Is there a risk of fatal Fulminant Necrotizing Eosinophilic Myocarditis Following Pfizer mRNA technology based COVID Vaccine? Yes! Ameratunga reported this; is this idiosyncratic? or a real concern?
by Paul Alexander
The clinical and pathological observations from a case of fatal fulminant necrotising myocarditis in a 57-year-old woman, following the first dose of the Pfizer-BioNTech vaccine, are described.

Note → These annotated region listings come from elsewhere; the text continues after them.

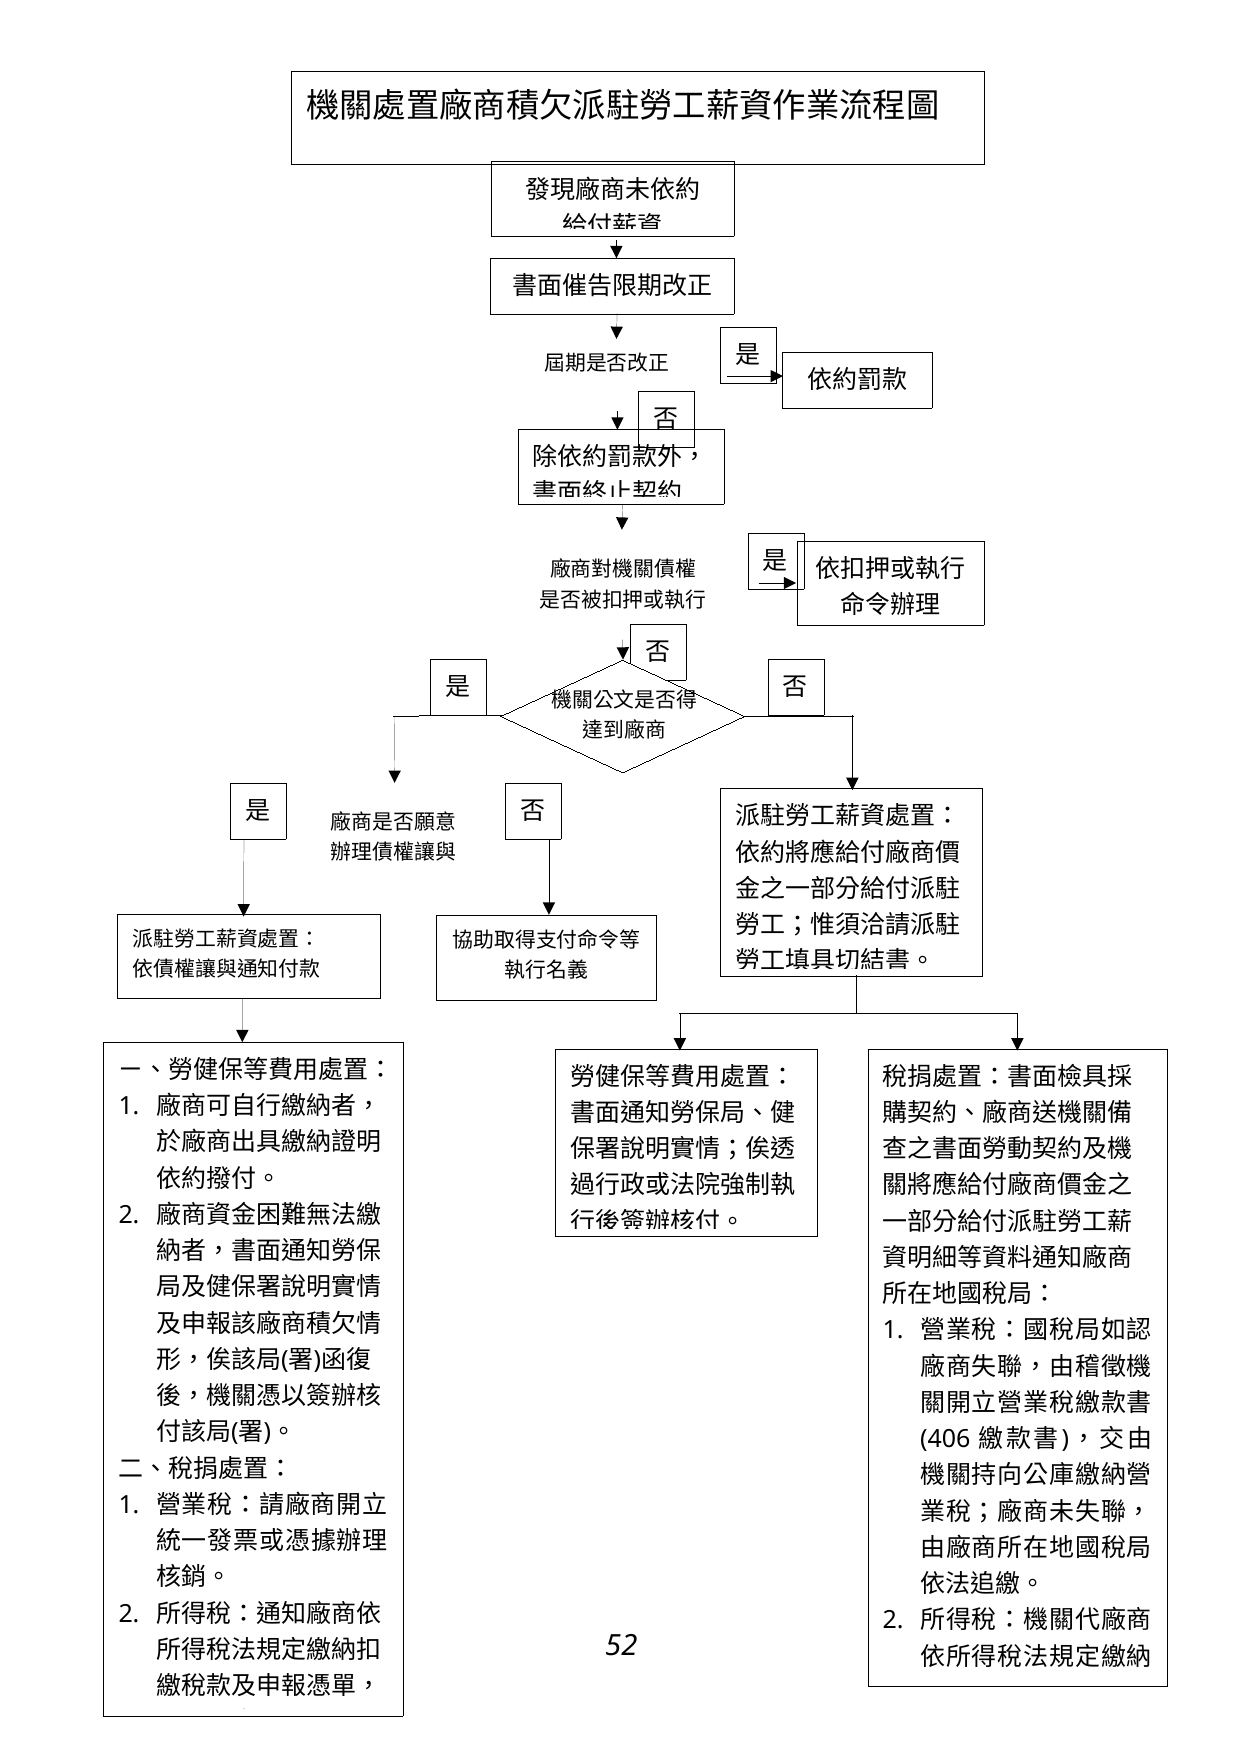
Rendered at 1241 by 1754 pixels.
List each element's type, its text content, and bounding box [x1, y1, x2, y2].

text 否 [782, 667, 808, 703]
text 勞健保等費用處置： [570, 1056, 802, 1092]
text 二、稅捐處置： [118, 1448, 388, 1484]
text 除依約罰款外， [532, 436, 708, 473]
text 稅捐處置：書面檢具採購契約、廠商送機關備查之書面勞動契約及機關將應給付廠商價金之一部分給付派駐勞工薪資明細等資料通知廠商所在地國稅局： [882, 1056, 1152, 1310]
text 機關處置廠商積欠派駐勞工薪資作業流程圖 [306, 78, 969, 127]
text 書面催告限期改正 [505, 266, 718, 302]
list 營業稅：國稅局如認廠商失聯，由稽徵機關開立營業稅繳款書(406繳款書)，交由機關持向公庫繳納營業稅；廠商未失聯，由廠商所在地國稅局依法追繳。 [882, 1310, 1152, 1600]
list 廠商可自行繳納者，於廠商出具繳納證明依約撥付。 [118, 1086, 388, 1194]
text 否 [653, 398, 679, 435]
text 派駐勞工薪資處置： [735, 796, 967, 832]
text 否 [520, 791, 546, 827]
text 依約罰款 [797, 359, 917, 396]
text 書面通知勞保局、健保署說明實情；俟透過行政或法院強制執行後簽辦核付。 [570, 1092, 802, 1228]
list 營業稅：請廠商開立統一發票或憑據辦理核銷。 [118, 1484, 388, 1593]
text 給付薪資 [506, 205, 719, 229]
list 廠商資金困難無法繳納者，書面通知勞保局及健保署說明實情及申報該廠商積欠情形，俟該局(署)函復後，機關憑以簽辦核付該局(署)。 [118, 1194, 388, 1448]
text 依約將應給付廠商價金之一部分給付派駐勞工；惟須洽請派駐勞工填具切結書。 [735, 832, 967, 968]
text 書面終止契約 [532, 473, 708, 496]
text 是 [445, 667, 471, 703]
list 所得稅：機關代廠商依所得稅法規定繳納扣繳稅款及申報憑單。 [882, 1600, 1152, 1678]
text 依扣押或執行命令辦理 [812, 548, 969, 618]
text 是 [763, 541, 789, 577]
text 否 [645, 631, 671, 667]
text ㄧ、勞健保等費用處置： [118, 1049, 388, 1086]
text 是 [245, 791, 271, 827]
list 所得稅：通知廠商依所得稅法規定繳納扣繳稅款及申報憑單，並副知廠商所在地國稅局。 [118, 1593, 388, 1708]
text 是 [735, 334, 761, 371]
text 發現廠商未依約 [506, 169, 719, 205]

A previously well 57-year-old woman received the first Pfizer-BioNTech vaccine in July 2021. The following day she experienced increasing lethargy and had to leave work early because of worsening fatigue. She had one episode of breathlessness and complained of a stiff neck as well as upper limb pain. She had a sore throat but pointed to her sternum. During the remainder of the day, she became increasingly unwell. The following day she consulted her primary care physician with a sore throat, back pain, fatigue and an episode of haematuria, which had occurred the previous night. She had difficulty getting out of the car and experienced a fall at the family physician’s surgery. She did not complain of palpitations.
On day 2, a complete blood count (CBC) was normal but she was noted to have an increased C-reactive protein (CRP) (Table 1). She had a raised ferritin and alanine transaminase (ALT) but the aspartate aminotransferase (AST) was not undertaken, although the other liver enzymes were normal. There was no eosinophilia. On the third day, she was diagnosed with an Escherichia coli urinary tract infection, which was treated with trimethoprim. During that night, she was found deceased in bed. Apart from long-term omeprazole and the recently commenced trimethoprim, she was on no other treatment. There was no history of autoimmunity or allergic disease.

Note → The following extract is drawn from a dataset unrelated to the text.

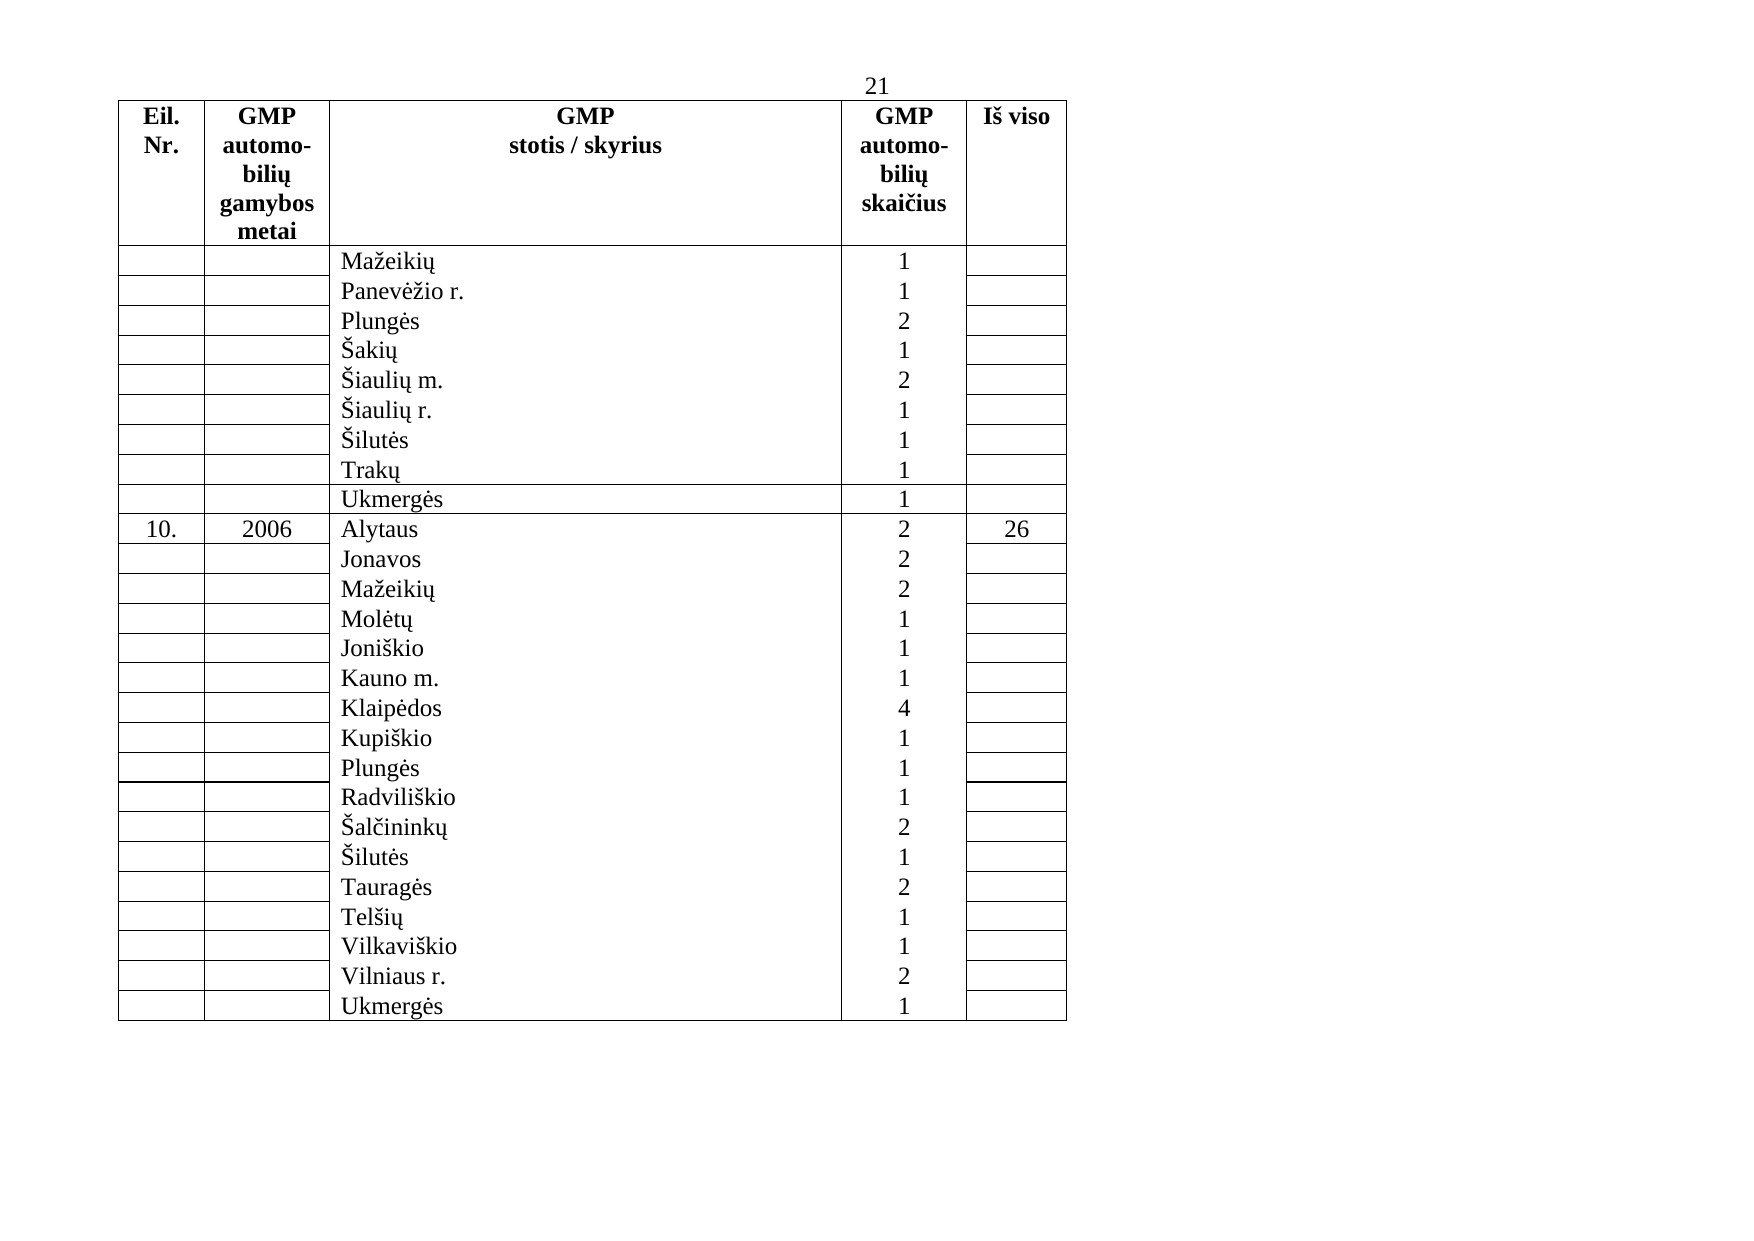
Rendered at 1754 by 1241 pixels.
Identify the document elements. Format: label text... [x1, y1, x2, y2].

The body was that of a small-built adult female of Chinese descent, consistent with the stated age of 57 years (height 155 cm; weight 40 kg). External examination was unremarkable. On internal examination, the most striking finding was a tan, solid lobulated mass originating from the mediastinum and situated in the left pleural cavity (Fig. 1, top left and top right). This mass was 130 × 120 × 90 mm and weighed 710 g. Mild splenomegaly (240 g) was noted. There was no pericardial effusion and there was no intracardiac thrombosis. The remainder of the autopsy examination was unremarkable. There were no abnormalities of other organs.
Histology and Ancillary Tests
Histological examination of the heart sections showed fulminant necrotizing eosinophilic myocarditis (Fig. 1, bottom left and bottom right). There were multifocal aggregates of lymphoid cells, histiocytes and abundant eosinophils with focal myocyte necrosis in the free walls of both ventricles, inter-ventricular septum and around the conduction system (sino-atrial and atrio-ventricular nodes). No parasitic organisms or giant cells were identified. The eosinophilic infiltrate would make autoimmune myocarditis less likely. There was no evidence of eosinophils in other organs or eosinophilic vasculitis. Histological examination of the left pleural space mass showed a thymoma, WHO subtype AB.

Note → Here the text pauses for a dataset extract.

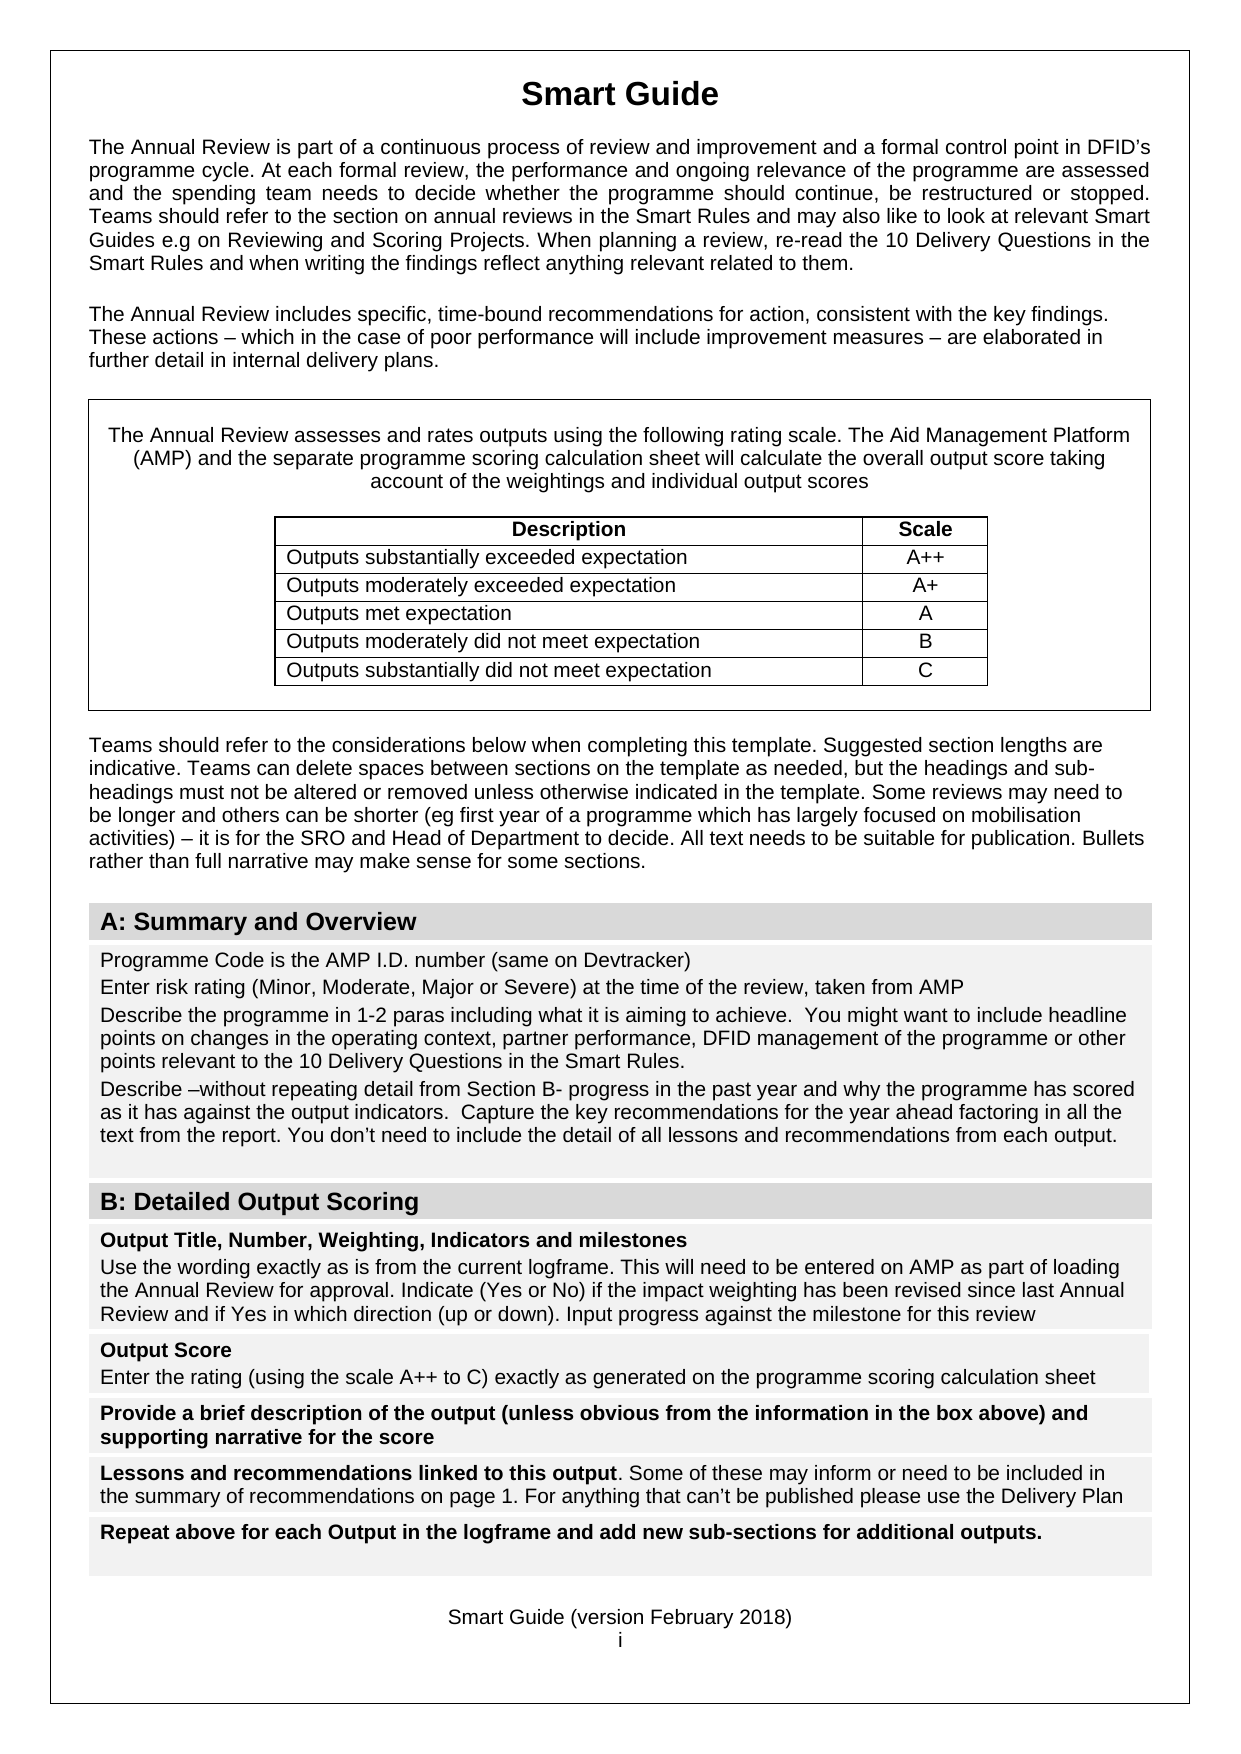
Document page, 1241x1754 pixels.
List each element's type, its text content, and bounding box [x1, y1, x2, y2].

There was a limited amount of post mortem serum for diagnostic studies. Antibodies to SARS-CoV-2 were negative on histological paraffin blocks and she had a mild reduction in IgG 4.54 (7–14 g/L), IgA 0.72 (0.8–4.0 g/L) and IgM 0.26 (0.4–2.5 g/L) levels, post mortem. T cell receptor excision circle numbers from peripheral blood DNA were normal, as was a tryptase level. She had a borderline parvovirus PCR test from the myocardium, below quantifiable levels. Other viral PCR tests including enterovirus, metapneumovirus, parainfluenza (1–4), rhinovirus, adenovirus, respiratory syncytial virus, SARS-CoV-2, parechovirus and influenza A and B were negative. A toxicology screen was negative. Complement studies and cytokine studies were not undertaken as there was no ante-mortem blood available.’